Issue:
June 2022
Remembering Henry Scott-Stokes
For a long time, I felt in Henry’s debt for opening doors needed for my first feature for the Observer Magazine.
The story was pegged to a Hollywood film about Yukio Mishima. In one of the most notorious incidents of Japan’s post-war era, the novelist committed ritual seppuku in1970 at the Ichigaya headquarters of the Self-Defense Forces, after failing to rouse the assembled soldiers to stage a coup d’état that would restore imperial rule. Henry had befriended Mishima and later written a book about him.
The director of the 1985 film, Mishima: A Life in Four Chapters, was Paul Schrader, the screenwriter of Taxi Driver that won Oscars for Robert DeNiro and Jodie Foster. Henry claimed the Mishima film infringed the copyright of his book and was engaged in a bitter dispute with Schrader. As a result of this tension, I only managed to speak with Schrader by telephone, at the eleventh hour before my deadline.
Henry had warned me of the difficulties of speaking to “the widow,” who had placed her late husband “on a pedestal” of artistic genius. Arranging the interview with Yoko Mishima involved tortuous negotiations through her lawyer and was conducted in his presence. Unable to banish from my mind a photograph of Mishima as Saint Sebastian impaled by arrows, I gingerly suggested that family life at times must have been difficult. “One more question like that and I shall leave the room,” she shot back.
Thanks to Henry’s introduction, I had lunch with Mishima’s younger brother Chiyuki at the Palace Hotel in Tokyo. Dressed in a dark three-piece pinstripe suit, plump, and with florid face and sideburns, Chiyuki easily could have passed for a bucho at an Otemachi office. A career diplomat at the Gaimuysho, what was most striking to me was his position at the time; on secondment to the Imperial Palace as a “vice grand master of the ceremonies”. Surely this signalled Hirohito’s recognition of his brother’s sacrifice for the imperial cause?
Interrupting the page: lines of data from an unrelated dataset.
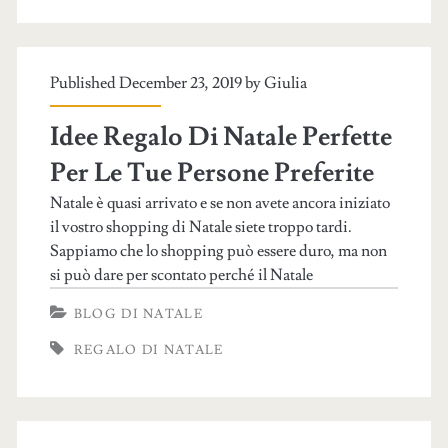
Published December 23, 2019 by
Giulia
Idee Regalo Di Natale Perfette
Per Le Tue Persone Preferite
Natale è quasi arrivato e se non avete ancora iniziato
il vostro shopping di Natale siete troppo tardi.
Sappiamo che lo shopping può essere duro, ma non
si può dare per scontato perché il Natale
BLOG DI NATALE
REGALO DI NATALE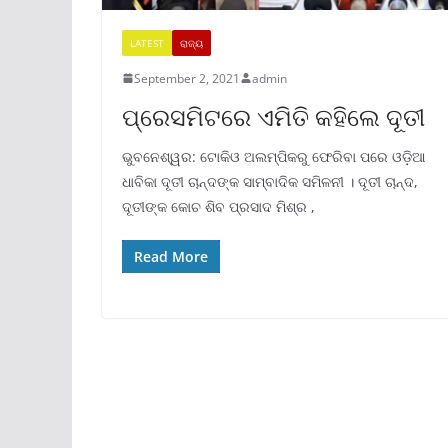
LATEST
ରାଜ୍ୟ
September 2, 2021
admin
ପ୍ରେସମିଟରେ ଏମିତି କହିଲେ ଦୂତୀ
ଭୁବନେଶ୍ୱର: ଟୋକିଓ ଅଲମ୍ପିକରୁ ଫେରିବା ପରେ ଓଡ଼ିଆ
ଧାବିକା ଦୂତୀ ଚାନ୍ଦଙ୍କ ସାମ୍ବାଦିକ ସମିଳନୀ । ଦୂତୀ ଚାନ୍ଦ,
ଦୂତୀଙ୍କ କୋଚ ଶିବ ପ୍ରସାଦ ମିଶ୍ର ,
Read More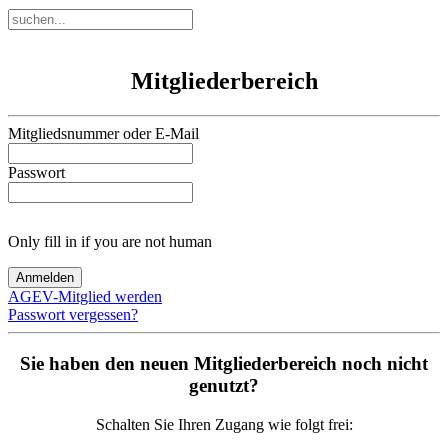
Mitgliederbereich
Mitgliedsnummer oder E-Mail
Passwort
Only fill in if you are not human
AGEV-Mitglied werden
Passwort vergessen?
Sie haben den neuen Mitgliederbereich noch nicht
genutzt?
Schalten Sie Ihren Zugang wie folgt frei: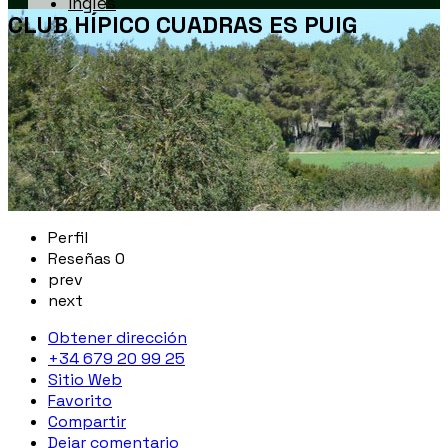
CLUB HÍPICO CUADRAS ES PUIG
Perfil
Reseñas
0
prev
next
Obtener dirección
+34 679 20 99 25
Sitio Web
Favorito
Compartir
Dejar comentario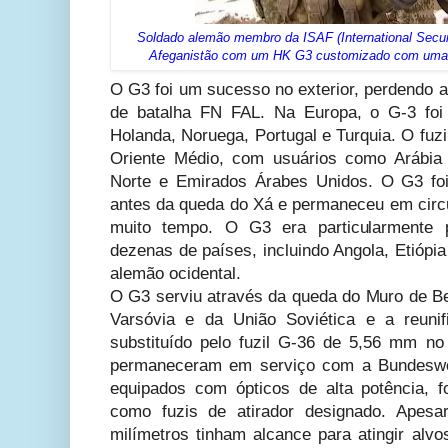
Soldado alemão membro da ISAF (International Secur
Afeganistão com um HK G3 customizado com uma c
O G3 foi um sucesso no exterior, perdendo a
de batalha FN FAL. Na Europa, o G-3 foi 
Holanda, Noruega, Portugal e Turquia. O fuz
Oriente Médio, com usuários como Arábia 
Norte e Emirados Árabes Unidos. O G3 foi
antes da queda do Xá e permaneceu em circu
muito tempo. O G3 era particularmente 
dezenas de países, incluindo Angola, Etiópia 
alemão ocidental.
O G3 serviu através da queda do Muro de Be
Varsóvia e da União Soviética e a reuni
substituído pelo fuzil G-36 de 5,56 mm no
permaneceram em serviço com a Bundesw
equipados com ópticos de alta potência, 
como fuzis de atirador designado. Apesa
milímetros tinham alcance para atingir alv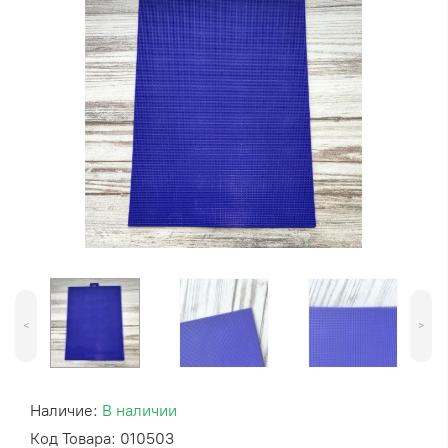
<
>
Наличие:
В наличии
Код Товара: 010503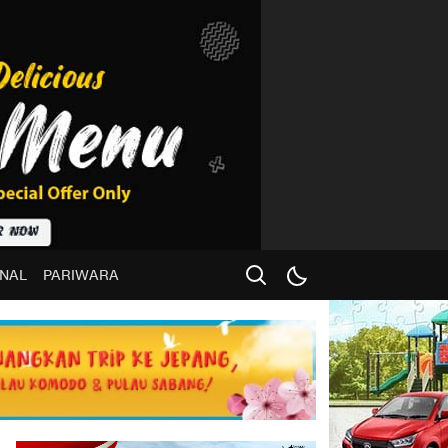
NAL
PARIWARA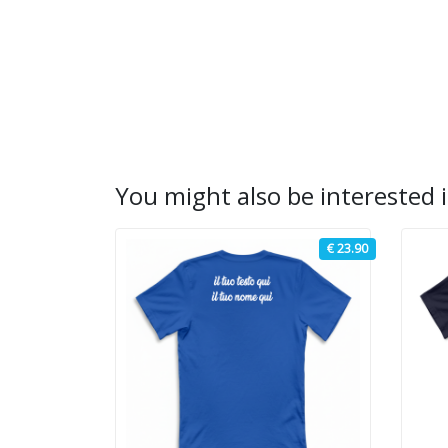
You might also be interested i
€ 23.90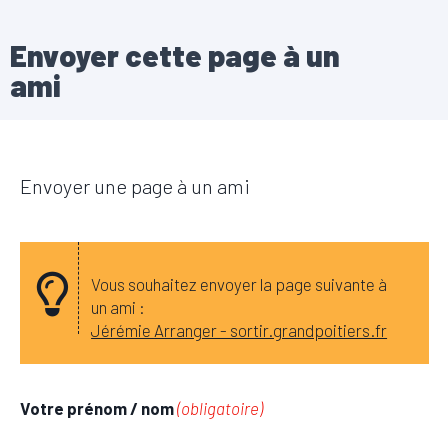
Envoyer cette page à un
ami
Envoyer une page à un ami
Vous souhaitez envoyer la page suivante à
un ami :
Jérémie Arranger - sortir.grandpoitiers.fr
Votre prénom / nom
(obligatoire)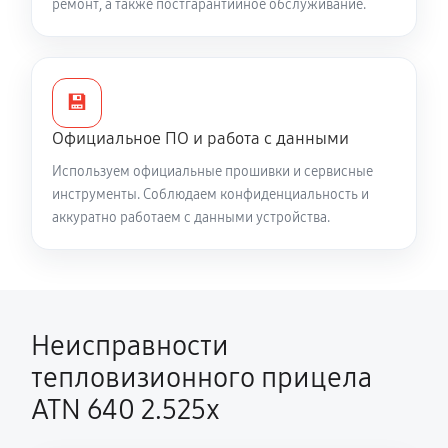
ремонт, а также постгарантийное обслуживание.
Есть все данные меню (видоискатель исправен), но
нет картинки на видео
4760 руб
60 минут
💾
Официальное ПО и работа с данными
Полностью отсутствует изображение в
Используем официальные прошивки и сервисные
видоискателе и на видео
инструменты. Соблюдаем конфиденциальность и
5020 руб
60 минут
аккуратно работаем с данными устройства.
Видна только половина изображения в
видоискателе и на видео
4250 руб
60 минут
Неисправности
Перепрошивка и обновление устройства
тепловизионного прицела
550 руб
60 минут
ATN 640 2.525x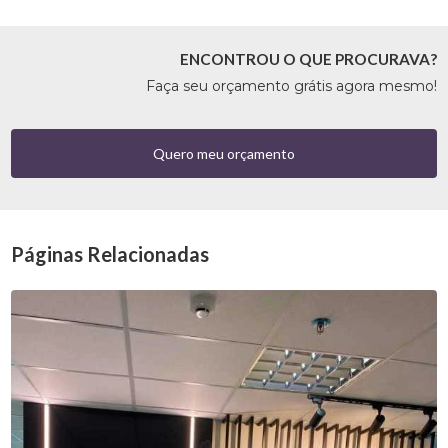
ENCONTROU O QUE PROCURAVA?
Faça seu orçamento grátis agora mesmo!
Quero meu orçamento
Páginas Relacionadas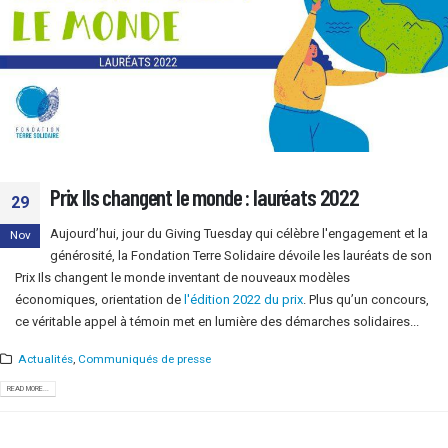
Prix Ils changent le monde : lauréats 2022
29
Aujourd’hui, jour du Giving Tuesday qui célèbre l'engagement et la
Nov
générosité, la Fondation Terre Solidaire dévoile les lauréats de son
Prix Ils changent le monde inventant de nouveaux modèles
économiques, orientation de
l'édition 2022 du prix
. Plus qu’un concours,
ce véritable appel à témoin met en lumière des démarches solidaires...
Actualités
,
Communiqués de presse
READ MORE...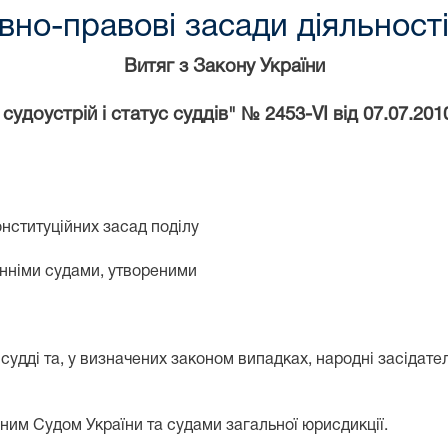
вно-правові засади діяльност
Витяг з Закону України
судоустрій і статус суддів" № 2453-VI від 07.07.20
нституційних засад поділу
нніми судами, утвореними
ді та, у визначених законом випадках, народні засідател
м Судом України та судами загальної юрисдикції.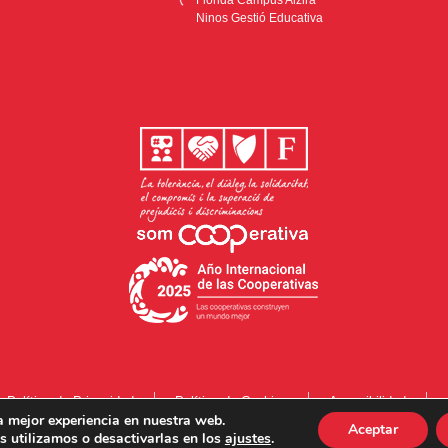
Ninos Gestió Educativa
Política de Privacidad
Política de Cookies
Accesibilidad
a mejor experiencia en nuestra web.
Aceptar
 utilizamos o desactivarlas en los
ajustes
.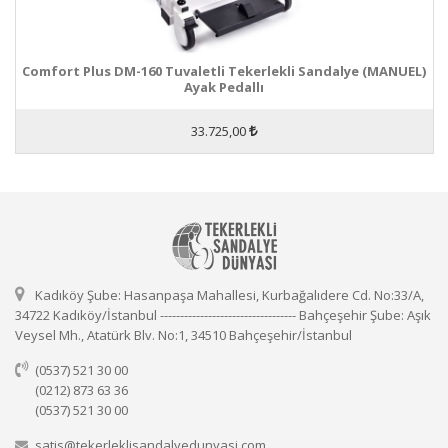
Comfort Plus DM-160 Tuvaletli Tekerlekli Sandalye (MANUEL)
Ayak Pedallı
33.725,00
Kadıköy Şube: Hasanpaşa Mahallesi, Kurbağalıdere Cd. No:33/A,
34722 Kadıköy/İstanbul ---------------------------------- Bahçeşehir Şube: Aşık
Veysel Mh., Atatürk Blv. No:1, 34510 Bahçeşehir/İstanbul
(0537) 521 30 00
(0212) 873 63 36
(0537) 521 30 00
satis@tekerleklisandalyedunyasi.com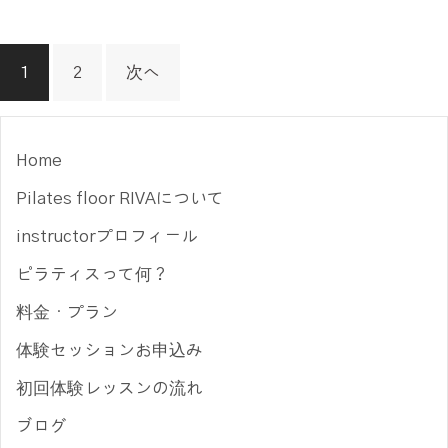
投
1
2
次へ
稿
の
ペ
Home
ー
Pilates floor RIVAについて
ジ
instructorプロフィール
送
ピラティスって何？
り
料金・プラン
体験セッションお申込み
初回体験レッスンの流れ
ブログ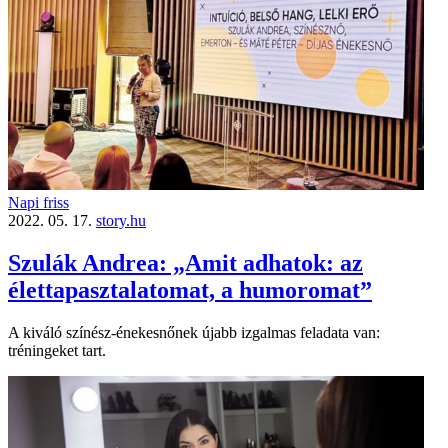
Napi friss
2022. 05. 17.
story.hu
Szulák Andrea: „Amit adhatok: az
élettapasztalatomat, a humoromat”
A kiváló színész-énekesnőnek újabb izgalmas feladata van:
tréningeket tart.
Mishima had created a private army called the Tatenokai or Shield Society, intended to protect the emperor from the forces of left-wing anarchy. Henry drew attention to the scandal of official encouragement they received: permission to train with the Ground Self-Defence Forces, and parade on the roof of the National Theatre. In far-flung Fukui Prefecture, I met a former Tatenokai member who had turned to making Japanese confectionery. His Tatenokai uniform, resembling that of a hotel bell hop, was proudly displayed.
As a condition for such access, I had promised that treatment by the Observer Magazine would be in “good taste”. My editor did not feel so bound, and over two pages splashed a grisly black-and-white photograph of the aftermath of seppuku at the army commandant’s office, with the severed heads of Mishima and his lieutenant Masakatsu Morita on the blood-drenched carpet.
Some obituaries of Henry refer to a lifelong attraction to right-wing causes. I was not conscious of any such leanings when Henry was still in his journalistic prime. He showed no sympathy for Asia’s right-wing military dictators, including Park Chun-hee of South Korea. Indeed, he edited a collection of essays entitled ‘The Kwangju Uprising: A Miracle of Asian Democracy as Seen by the Western and the Korean Press’ with a foreword by Kim Dae-jung!
Henry conformed to the image of an upper-class English gentleman. Educated at Winchester and New College, Oxford, with a double-barrelled surname, a languid air, and a professional pedigree of prestigious employers, he seemed to live at a higher altitude than most denizens of the FCCJ. However, he was not born in some mouldering aristocratic pile. His bourgeois origins, which he never shared with me, were in fact far more interesting. The family fortune came from manufacturing sheepskin rugs, coats, and footwear, all once considered fashionable. ‘Morlands of Glastonbury’ gave Henry one of his middle names (Henry Johnstone Morland Scott-Stokes). His mother was the daughter of Morland’s Quaker founder, and a pacifist. Henry’s father, also educated at Winchester and New College, was mayor of Glastonbury six times and twice stood for Parliament as a Liberal candidate. In 1928 he co-authored a paper entitled The Security of the Worker: What Some Employers Think and in the 1950s turned down the offer of an award from the monarch.
Hardly the typical breeding ground for an apologist of Japanese militarism ….
Peter McGill was North-East Asia correspondent of The Observer and was based as a journalist in Japan for 19 years. He was president of the Foreign Correspondents’ Club of Japan from 1990 to 1991. He was first employed as a civil servant in Hong Kong. In recent years he has written mainly for financial magazines.